Foreign embassies fall foul of London’s traffic congestion charge
DUBAI // The UAE embassy in London has outstanding traffic-congestion charges of more than Dh50,000.
However, that pales when compared with the amount unpaid by the United States embassy, which owes Transport for London Dh52 million. The congestion charge is levied on motorists for driving in certain parts of the city and costs Dh62 a day.
“The UAE is usually very good at paying the congestion charge,” said a spokesman for Transport for London. “That said, to date there are 70 outstanding congestion charge penalty charge notices totalling £8,195.”
A spokesman for the UAE embassy was not available for comment.
Transport for London is currently owed Dh476 million from embassies for non payment of congestion charges. It has posted on its website a list of the 74 worst offenders, who owe more than Dh619,000. The UAE is not among them.
Behind the US is Japan, which owes Dh36m, Russia, which owes Dh32m, Nigeria, which owes Dh29.3m, and Germany, which owes Dh24.5m.
The issue is a contentious one.
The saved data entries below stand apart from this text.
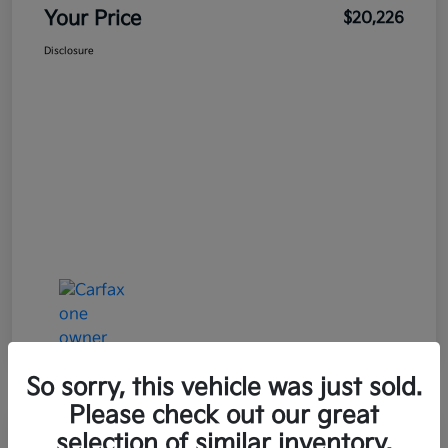
Your Price
$20,226
Disclosure
So sorry, this vehicle was just sold.
Please check out our great
Great Deal
Play Video
selection of similar inventory.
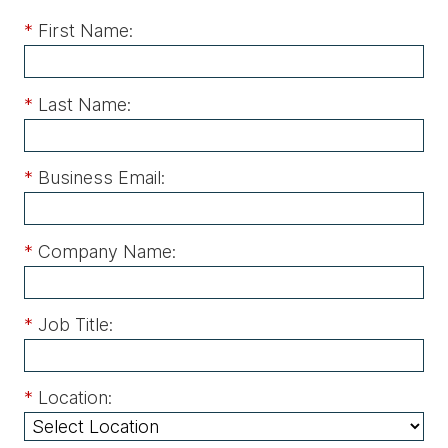
*
First Name:
*
Last Name:
*
Business Email:
*
Company Name:
*
Job Title:
*
Location:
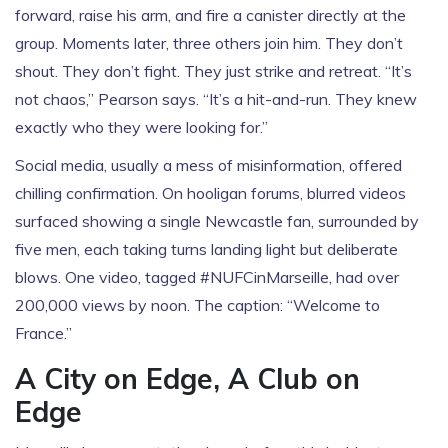
forward, raise his arm, and fire a canister directly at the
group. Moments later, three others join him. They don’t
shout. They don’t fight. They just strike and retreat. “It’s
not chaos,” Pearson says. “It’s a hit-and-run. They knew
exactly who they were looking for.”
Social media, usually a mess of misinformation, offered
chilling confirmation. On hooligan forums, blurred videos
surfaced showing a single Newcastle fan, surrounded by
five men, each taking turns landing light but deliberate
blows. One video, tagged #NUFCinMarseille, had over
200,000 views by noon. The caption: “Welcome to
France.”
A City on Edge, A Club on
Edge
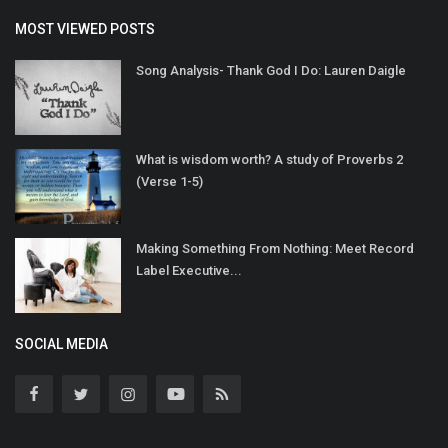
MOST VIEWED POSTS
Song Analysis- Thank God I Do: Lauren Daigle
What is wisdom worth? A study of Proverbs 2
(Verse 1-5)
Making Something From Nothing: Meet Record
Label Executive...
SOCIAL MEDIA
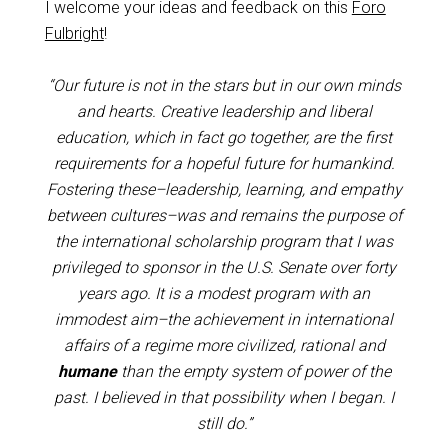
I welcome your ideas and feedback on this
Foro
Fulbright
!
“Our future is not in the stars but in our own minds
and hearts. Creative leadership and liberal
education, which in fact go together, are the first
requirements for a hopeful future for humankind.
Fostering these–leadership, learning, and empathy
between cultures–was and remains the purpose of
the international scholarship program that I was
privileged to sponsor in the U.S. Senate over forty
years ago. It is a modest program with an
immodest aim–the achievement in international
affairs of a regime more civilized, rational and
humane
than the empty system of power of the
past. I believed in that possibility when I began. I
still do.”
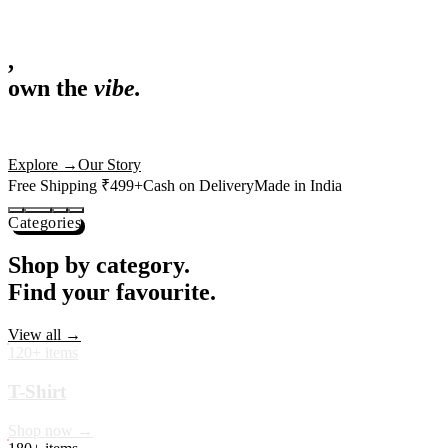
,
own the
vibe.
Fandom cushions for every fan
Explore
→
Our Story
Free Shipping ₹499+
Cash on Delivery
Made in India
Categories
Shop by category.
Find your favourite.
View all →
120+ items
T-Shirt
Shop now →
180+ items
Many embassies see the congestion charge as a tax, and therefore declare themselves exempt.
When Barack Obama visited the UK in 2011, the mayor of London, Boris Johnson, asked the US president directly for a cheque for defaulted congestion charges.
The US embassy in London has a statement on its website saying that while it is willing to pay parking or speeding charges, it refuses to pay congestion charges because it believes they constitute a tax.
“Our position on the direct tax established by Transport for London in 2003, more commonly known as the congestion charge, is based on the 1960 Vienna Convention on Diplomatic Relations, which prohibits the imposition of this sort of tax on diplomatic missions,” the embassy statement says.
“Our position is wholly in accordance with that agreement to which the United States and the United Kingdom are both signatories, and it is a position shared by many other diplomatic missions in London.”
Transport for London, however, has rejected the view that the congestion charge is a tax, claiming that it is a charge for a service.
The authority is pushing for the matter to be ruled on by the International Court of Justice.
“We and the UK government are clear that the congestion charge is a charge for a service and not a tax,” said Paul Cowperthwaite, TfL’s general manager for congestion charging.